- **SET TASKS**
**a)** According to the periscope rifle extract, who was said to have taken photograph P02282.039?
**b)** Using the periscope rifle extract, explain why the garrison at Quinn's could not fire back at the enemy effectively before the periscope rifle came into use.

- **EXTRACT**

Up until the periscope rifle came into use, it had been virtually impossible to raise one’s head at Quinn’s to fire back at the enemy because of the proximity of the Turkish trenches and snipers higher up the slope. With this invention the garrison at Quinn’s was able, at last, to hit back effectively.
IMAGE RIGHT:Australian War Memorial image number P02282.039 is the only photograph which illustrates a man in the process of ‘cycling the action’ of his .303 rifle whilst attached to a periscope. The photographer was said to be Walter Ormond Stevenson and donated by D. Stevenson. The narrative pertaining to this image records:- Gallipoli, Turkey, 1915. In a deep trench, an Australian soldier (right) prepares a periscope rifle for firing while several of his colleagues look on. At left, an empty biscuit tin has been fitted into a cavity hollowed out in the trench wall in order to provide storage space. The soldier (left) is a Staff Sergeant.

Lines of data
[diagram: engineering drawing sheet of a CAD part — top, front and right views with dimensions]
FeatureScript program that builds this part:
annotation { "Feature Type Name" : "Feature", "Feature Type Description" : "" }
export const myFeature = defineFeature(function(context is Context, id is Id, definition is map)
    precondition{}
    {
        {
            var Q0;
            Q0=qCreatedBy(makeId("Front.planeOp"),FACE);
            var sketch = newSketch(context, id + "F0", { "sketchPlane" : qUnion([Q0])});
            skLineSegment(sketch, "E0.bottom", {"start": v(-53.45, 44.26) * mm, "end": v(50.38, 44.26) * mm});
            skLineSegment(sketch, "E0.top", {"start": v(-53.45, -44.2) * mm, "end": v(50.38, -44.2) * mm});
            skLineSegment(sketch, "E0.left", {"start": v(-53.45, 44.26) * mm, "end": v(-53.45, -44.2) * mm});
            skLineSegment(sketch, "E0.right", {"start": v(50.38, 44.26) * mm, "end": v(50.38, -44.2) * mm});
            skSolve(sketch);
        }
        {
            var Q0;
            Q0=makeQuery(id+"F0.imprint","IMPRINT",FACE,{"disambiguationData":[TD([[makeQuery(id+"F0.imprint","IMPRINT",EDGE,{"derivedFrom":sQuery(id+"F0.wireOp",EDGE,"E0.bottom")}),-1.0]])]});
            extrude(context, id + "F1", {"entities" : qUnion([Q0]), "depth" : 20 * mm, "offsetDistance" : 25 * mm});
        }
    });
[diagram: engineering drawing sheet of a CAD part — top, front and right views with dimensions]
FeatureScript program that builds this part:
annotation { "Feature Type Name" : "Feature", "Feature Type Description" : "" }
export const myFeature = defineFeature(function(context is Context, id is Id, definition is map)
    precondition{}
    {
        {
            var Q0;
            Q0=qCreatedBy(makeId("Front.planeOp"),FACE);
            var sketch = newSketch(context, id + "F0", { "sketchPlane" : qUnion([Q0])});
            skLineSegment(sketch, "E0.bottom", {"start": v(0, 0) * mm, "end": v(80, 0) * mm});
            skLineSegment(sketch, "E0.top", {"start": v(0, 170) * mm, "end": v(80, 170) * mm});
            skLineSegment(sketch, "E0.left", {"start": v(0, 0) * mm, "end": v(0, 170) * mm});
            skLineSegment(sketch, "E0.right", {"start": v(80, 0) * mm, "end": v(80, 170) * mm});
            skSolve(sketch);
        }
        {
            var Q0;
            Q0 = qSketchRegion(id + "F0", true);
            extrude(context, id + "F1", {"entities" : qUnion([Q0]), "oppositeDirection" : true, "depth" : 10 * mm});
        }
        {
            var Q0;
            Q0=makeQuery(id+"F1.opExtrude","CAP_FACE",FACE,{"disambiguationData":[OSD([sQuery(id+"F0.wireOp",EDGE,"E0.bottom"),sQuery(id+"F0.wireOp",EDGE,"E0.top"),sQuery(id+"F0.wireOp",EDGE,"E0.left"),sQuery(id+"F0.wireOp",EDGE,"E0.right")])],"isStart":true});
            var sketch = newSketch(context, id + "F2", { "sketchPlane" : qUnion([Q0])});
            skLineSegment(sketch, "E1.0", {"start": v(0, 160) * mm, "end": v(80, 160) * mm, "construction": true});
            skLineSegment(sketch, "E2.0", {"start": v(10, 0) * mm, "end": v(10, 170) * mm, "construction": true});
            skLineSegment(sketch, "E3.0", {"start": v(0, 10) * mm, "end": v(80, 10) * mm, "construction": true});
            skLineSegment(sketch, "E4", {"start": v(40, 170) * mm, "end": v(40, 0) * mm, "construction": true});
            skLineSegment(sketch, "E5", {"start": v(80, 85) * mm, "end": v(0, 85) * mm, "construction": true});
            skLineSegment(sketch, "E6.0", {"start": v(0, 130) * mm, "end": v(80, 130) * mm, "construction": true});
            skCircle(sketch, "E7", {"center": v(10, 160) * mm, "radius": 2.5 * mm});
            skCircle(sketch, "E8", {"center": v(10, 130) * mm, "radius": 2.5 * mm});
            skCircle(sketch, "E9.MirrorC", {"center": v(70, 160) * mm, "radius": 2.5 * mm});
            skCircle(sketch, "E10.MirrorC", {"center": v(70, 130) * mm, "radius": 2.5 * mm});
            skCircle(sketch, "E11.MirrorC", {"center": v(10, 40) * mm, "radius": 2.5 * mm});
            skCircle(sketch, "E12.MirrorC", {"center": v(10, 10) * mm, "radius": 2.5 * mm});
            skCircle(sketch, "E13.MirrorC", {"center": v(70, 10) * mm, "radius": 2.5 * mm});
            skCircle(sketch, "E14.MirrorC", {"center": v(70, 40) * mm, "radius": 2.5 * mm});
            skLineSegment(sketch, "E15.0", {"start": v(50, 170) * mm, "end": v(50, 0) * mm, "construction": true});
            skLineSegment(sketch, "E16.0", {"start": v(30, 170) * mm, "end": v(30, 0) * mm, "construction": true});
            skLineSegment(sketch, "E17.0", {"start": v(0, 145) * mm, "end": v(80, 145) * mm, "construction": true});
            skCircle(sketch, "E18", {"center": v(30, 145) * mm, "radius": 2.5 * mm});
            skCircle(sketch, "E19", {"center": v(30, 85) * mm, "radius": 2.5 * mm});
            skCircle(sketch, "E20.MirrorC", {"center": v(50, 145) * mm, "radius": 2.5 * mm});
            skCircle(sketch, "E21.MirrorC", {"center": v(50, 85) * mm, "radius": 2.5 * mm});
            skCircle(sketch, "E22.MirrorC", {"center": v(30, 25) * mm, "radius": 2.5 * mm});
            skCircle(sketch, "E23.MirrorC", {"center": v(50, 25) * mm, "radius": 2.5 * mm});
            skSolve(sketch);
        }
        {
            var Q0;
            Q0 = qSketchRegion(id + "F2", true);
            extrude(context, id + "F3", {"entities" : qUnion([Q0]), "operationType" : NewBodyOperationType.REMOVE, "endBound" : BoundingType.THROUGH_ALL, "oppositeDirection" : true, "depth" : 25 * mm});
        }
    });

- **TASK RESULTS**
**a)** Walter Ormond Stevenson.

**b)** The Turkish trenches were very close, and snipers were positioned higher up the slope, so it was virtually impossible to raise one's head to fire back. The periscope rifle removed that obstacle and let the garrison hit back effectively.